The council last night instructed Haese to communicate with the government about the development of its bill to limit council rates, but stopped short of expressing outright support for the policy.
The council also instructed its staff to produce a report on the value, and disadvantages, of its Local Government Association membership.
Area councillor Anne Moran argued that the council should throw its full weight behind the Government’s rate-capping policy, a key plank of the Liberal Party’s election platform, and that it should ditch the LGA.
She said the council had had an “awful” relationship with the former Labor Government and that endorsing rate-capping would secure a “friendlier” relationship with the new Liberal Government.
“If we wage war on this Government over something we cannot win and line up with an organisation like the LGA (by opposing rate-capping) we will slam the door on any friendly relations we have with them forever,” she said.
“Rate capping is coming… we want a seat at that table.
“I don’t know one ratepayer (who) isn’t all for rate capping.”

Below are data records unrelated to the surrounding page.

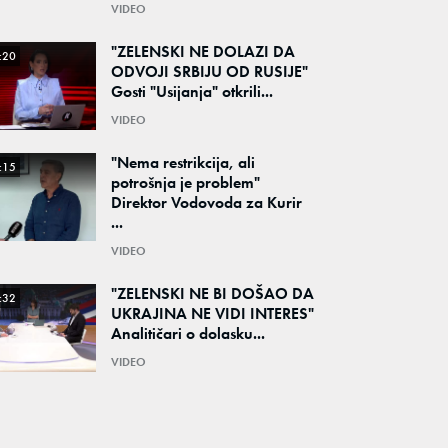
VIDEO
"ZELENSKI NE DOLAZI DA
:20
ODVOJI SRBIJU OD RUSIJE"
Gosti "Usijanja" otkrili...
VIDEO
"Nema restrikcija, ali
:15
potrošnja je problem"
Direktor Vodovoda za Kurir
...
VIDEO
"ZELENSKI NE BI DOŠAO DA
:32
UKRAJINA NE VIDI INTERES"
Analitičari o dolasku...
VIDEO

However, North Adelaide councillor Sue Clearihan – whom the city council nominated as an LGA board member in 2016 – said rate-capping would hurt local communities.
She argued the council should not undermine the LGA’s public campaign against rate-capping and expressed hope that the Legislative Council will block the Government’s legislation.
The council decided against a total endorsement of rate-capping policy, instead instructing Haese to “liaise with the State Government on council’s behalf regarding the development of legislation to restrict rate rises”.
Moran said it was important that the council instruct Haese to negotiate with the Government about its rate-capping bill, rather than rely on the Local Government Association to represent the council’s interests.
Asked how he would interpret the motion, Haese said he would take a collaborative approach and report back to the council.
“I’d have to go in with a lens, a practical lens, of ‘we note, Government, that you’ve clearly stated a rate-capping policy (and that) as a capital city council in South Australia we’d like to be at the table to collaborate with you on it – what, precisely are you looking to achieve?’” Haese told last night’s meeting.
“I’d have to exercise good judgment and I’ll need to bring that back to you (the council).”
Moran successfully moved to order a review of the council’s Local Government Association membership, hoping that a council staff report on the subject would “underline” her view that it is of no use to the city council’s ratepayers.
“I don’t think it performs any function that the City of Adelaide needs,” she said.
“It seems to me that it’s a union for the administration (council staff).
“This is a shadow of the LGA as it used to be.”
Moran added that the Adelaide City Council did not “need” rate capping, because it had voluntarily kept its own rates on hold, but that other local councils – she nominated the City of Onkaparinga and City of Burnside– needed rate-capping to curb their excesses.
Onkaparinga Council has been embroiled in an executive staff spending scandal in recent months, while the Burnside Council briefly considered, but thought better of, a large rate hike to secure its financial position ahead of the implementation of rate-capping.
“Other councils are not running their finances well,” she said.
However, Central Ward councillor Megan Hender said she could not support rate-capping because of a fundamental principle that one level of government should not control another’s means of funding itself.
Area councillor Sandy Wilkinson said he was uncomfortable with the city council entering a debate in state politics.
North Ward councillor Phil Martin cautioned that the council had “absolutely no knowledge” about the detail of the Government’s rate capping plans, and should not take any firm position on the policy prematurely.
Goldstone said a special meeting of the LGA had been proposed to discuss rate-capping, and that if that meeting went ahead the City of Adelaide would have to decide on a concrete position to take to it.
Area councillor Natasha Malani said she the council should not even consider whether it should be a member of the LGA; rather, it should use its membership to press for change from within.
“You make change by being a member,” she said.
Goldstone said the council’s administration would produce a “balanced” report on the merits of LGA membership within a month.